Fluctuations in the exchange rate between the US dollar and the NT dollar may affect the US dollar value of the Company’s common shares and the market price of the Company’s American Depositary Shares (ADSs) and of any cash dividends paid in NT dollars on TSMC’s common shares represented by ADSs.
- Inflation & Deflation
The world economy is becoming more vulnerable to sudden unexpected fluctuations in inflationary and deflationary market expectations and conditions. For example, certain structural changes that resulted from the global financial crisis in 2008-2009 and EU sovereign debt crises, such as highly accommodative monetary policies by major central banks worldwide, may cause variations in the expectation of inflation or deflation. Both high inflation and deflation adversely affect an economy, at both the macro and micro levels, by reducing economic efficiency, disrupting saving and investment decisions and reducing the efficiency of the market prices as a mechanism to allocate resources. Such fluctuations may negatively affect the costs of TSMC’s operations and the business operations of its customers who may be forced to plan their purchases of TSMC’s goods and services within an uncertain macro and micro economy. Therefore, the demand for TSMC’s products and services could unexpectedly fluctuate severely in accordance with market and consumer expectations of inflation or deflation.
Risks Associated with External Financing
Capital requirements are difficult to plan in the highly dynamic, cyclical and rapidly changing semiconductor industry. From time to time and increasingly so for the foreseeable next few years, TSMC will continue to need significant capital to fund its operations and manage its capacity in accordance with market demand. TSMC’s continued ability to obtain sufficient external financing is subject to a variety of uncertainties, including:
- its future financial condition, results of operations and cash flow;
- general market conditions for financing activities;
- market conditions for financing activities of semiconductor companies; and
- social, economic, financial, political and other conditions in Taiwan and elsewhere.
Sufficient external financing may not be available to the Company on a timely basis, on reasonable market terms, or at all. As a result, TSMC may be forced to curtail its expansion and modification plans or delay the deployment of new or expanded services until it obtains such financing.
Risks Associated with High-risk/High-leveraged Investment; Lending, Endorsements, and Guarantees for Other Parties; and Financial Derivative Transactions
TSMC did not make high-risk or high-leveraged financial investments during 2012 and up to the date of this report. The Board approved TSMC’s provision of a guarantee to TSMC Global, a wholly-owned subsidiary of TSMC, for its issuance of US dollar-denominated senior unsecured corporate bonds for an amount not to exceed US$1,500 million at its Meeting on February 5, 2013. As of February 28, 2013, TSMC had an intercompany loan of US$160.5 million arranged among the Company’s subsidiaries, which was in compliance with relevant rules and regulations.
The financial transactions of a “derivative” nature that TSMC entered into were strictly for hedging purposes and not for any trading or speculative purpose. For more information, please refer to Financial Report. The fair market value of our trading and available for sale financial securities are subject to prevailing market conditions and may fluctuate from TSMC’s carrying value from time to time, which may impact the returns of those securities.
To control various types of financial transactions, the Company has established internal policies and procedures based on sound financial and business practices, all in compliance with the relevant rules and regulations issued by the Taiwan Securities and Futures Bureau. TSMC policies and procedures include “Policies and Procedures for Financial Derivative Transactions,” “Procedures for Lending Funds to Other Parties,” “Procedures for Acquisition or Disposal of Assets,” and “Procedures for Endorsement and Guarantee”.

**EXERCISE REQUIREMENTS**
Write the next part of the TSMC risk disclosure above, starting after its final sentence.

**Chart-based quiz items**
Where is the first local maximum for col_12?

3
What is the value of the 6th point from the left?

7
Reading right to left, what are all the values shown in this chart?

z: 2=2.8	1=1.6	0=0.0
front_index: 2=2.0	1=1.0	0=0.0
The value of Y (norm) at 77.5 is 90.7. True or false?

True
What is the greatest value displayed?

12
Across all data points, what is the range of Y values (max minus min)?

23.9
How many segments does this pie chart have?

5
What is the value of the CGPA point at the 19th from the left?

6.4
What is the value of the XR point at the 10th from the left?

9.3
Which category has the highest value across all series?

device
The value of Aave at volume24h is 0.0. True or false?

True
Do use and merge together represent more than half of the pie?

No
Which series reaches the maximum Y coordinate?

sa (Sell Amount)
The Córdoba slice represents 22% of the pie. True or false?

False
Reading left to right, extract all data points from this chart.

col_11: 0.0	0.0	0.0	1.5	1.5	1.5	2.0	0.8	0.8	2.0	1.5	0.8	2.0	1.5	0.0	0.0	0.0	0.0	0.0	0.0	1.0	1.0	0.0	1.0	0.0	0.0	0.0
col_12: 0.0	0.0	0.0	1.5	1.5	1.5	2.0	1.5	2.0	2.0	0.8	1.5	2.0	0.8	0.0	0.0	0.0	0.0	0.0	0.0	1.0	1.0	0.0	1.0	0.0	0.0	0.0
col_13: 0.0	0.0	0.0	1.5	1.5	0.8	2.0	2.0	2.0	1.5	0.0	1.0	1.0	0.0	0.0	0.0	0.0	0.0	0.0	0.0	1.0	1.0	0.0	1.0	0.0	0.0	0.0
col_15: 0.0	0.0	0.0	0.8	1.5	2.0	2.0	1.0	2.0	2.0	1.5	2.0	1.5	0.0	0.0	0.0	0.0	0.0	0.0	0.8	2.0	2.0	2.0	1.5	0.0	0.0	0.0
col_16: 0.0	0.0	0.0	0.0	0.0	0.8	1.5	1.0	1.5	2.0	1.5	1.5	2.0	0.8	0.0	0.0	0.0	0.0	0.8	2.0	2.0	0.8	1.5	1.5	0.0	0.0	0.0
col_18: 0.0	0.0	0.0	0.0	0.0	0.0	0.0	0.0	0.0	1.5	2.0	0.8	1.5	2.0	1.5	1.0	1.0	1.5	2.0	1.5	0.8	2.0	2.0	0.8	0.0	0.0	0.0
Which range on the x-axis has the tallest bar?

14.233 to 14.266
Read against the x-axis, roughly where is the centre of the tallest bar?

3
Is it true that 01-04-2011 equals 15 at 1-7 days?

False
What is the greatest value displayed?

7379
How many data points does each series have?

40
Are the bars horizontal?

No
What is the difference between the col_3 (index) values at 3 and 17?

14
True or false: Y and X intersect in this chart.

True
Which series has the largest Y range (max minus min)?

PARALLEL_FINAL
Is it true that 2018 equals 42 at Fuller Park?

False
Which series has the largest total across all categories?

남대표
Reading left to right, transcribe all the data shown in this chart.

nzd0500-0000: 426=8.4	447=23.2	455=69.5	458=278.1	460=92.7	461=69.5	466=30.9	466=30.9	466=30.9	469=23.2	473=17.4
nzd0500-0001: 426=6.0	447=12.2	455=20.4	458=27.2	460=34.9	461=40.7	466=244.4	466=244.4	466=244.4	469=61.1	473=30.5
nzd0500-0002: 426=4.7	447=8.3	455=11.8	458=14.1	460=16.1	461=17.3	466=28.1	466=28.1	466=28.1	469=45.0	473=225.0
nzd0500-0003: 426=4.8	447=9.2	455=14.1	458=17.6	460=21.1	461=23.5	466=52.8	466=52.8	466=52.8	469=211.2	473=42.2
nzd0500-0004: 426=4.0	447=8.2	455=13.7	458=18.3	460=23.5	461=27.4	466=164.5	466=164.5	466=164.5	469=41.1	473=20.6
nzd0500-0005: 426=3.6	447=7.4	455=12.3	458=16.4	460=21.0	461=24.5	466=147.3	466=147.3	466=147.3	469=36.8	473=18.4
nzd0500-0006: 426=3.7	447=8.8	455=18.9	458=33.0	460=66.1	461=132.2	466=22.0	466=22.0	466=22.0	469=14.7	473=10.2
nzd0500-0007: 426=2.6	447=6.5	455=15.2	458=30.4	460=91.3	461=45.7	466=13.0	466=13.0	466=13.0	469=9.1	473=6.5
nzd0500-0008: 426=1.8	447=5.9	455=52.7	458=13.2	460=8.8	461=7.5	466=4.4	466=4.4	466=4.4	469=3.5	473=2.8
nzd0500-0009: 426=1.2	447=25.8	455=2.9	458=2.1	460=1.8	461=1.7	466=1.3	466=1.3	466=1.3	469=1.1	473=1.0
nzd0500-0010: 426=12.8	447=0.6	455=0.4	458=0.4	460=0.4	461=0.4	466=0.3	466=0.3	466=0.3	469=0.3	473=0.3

**ANSWER TO THIS EXERCISE**
Risks Associated with Strategic Investments
From time to time, TSMC has made or will make a series of strategic investments that serve two major purposes. Firstly, some of TSMC’s major strategic investments were (or will be) made to help the Company open new sources of revenues and innovate alternative business models that target to generate additional shareholders’ value going forward in the future. For example, in order to help the Company grow into next generation business areas, TSMC has invested to develop potential businesses in solid state lighting, solar power and other renewable sources of energy. The Company believes these investments into these areas will generate new sources of revenues as the transition into consuming cleaner sources of power is generally expected gradually. For further information on these investments, please refer to “Subsidiary Information and Other Special Notes” of this Annual Report. Secondly, some of TSMC’s significant strategic investments were (or will be) made to help the Company grow its existing business by augmenting key technology development. For example, to accelerate the development of next-generation lithographic technology, in August 2012, TSMC joined the ASML Holding N.V. Customer Co-Investment Program (along with other major technology firms). The program’s scope includes development of extreme ultraviolet (EUV) lithography technology and 450-millimeter (450mm) lithography tools. Under the agreement with ASML, TSMC invested EUR838 million to acquire 5% of ASML’s equity and has committed EUR277 million to be spread over five years, to ASML’s research and development program. The Company is exposed to share price fluctuations arising from the investments in ASML, especially when its equity investment is subject to a lock-up period of 2.5 years. In the future, TSMC may make more strategic investments in various forms, whether through stock purchases, assets purchases, licensing of major intellectual property rights, joint investments or research and development projects, outright mergers and acquisitions, private equity transactions or receiving investments from a consortium of large institutional, public or private investors, etc. Any such investment will incur risks, which may result in losses if not carefully managed. Any such loss resulting from such investments may result in significant impairment charges, lower profit margin and ultimately lower distributable earnings.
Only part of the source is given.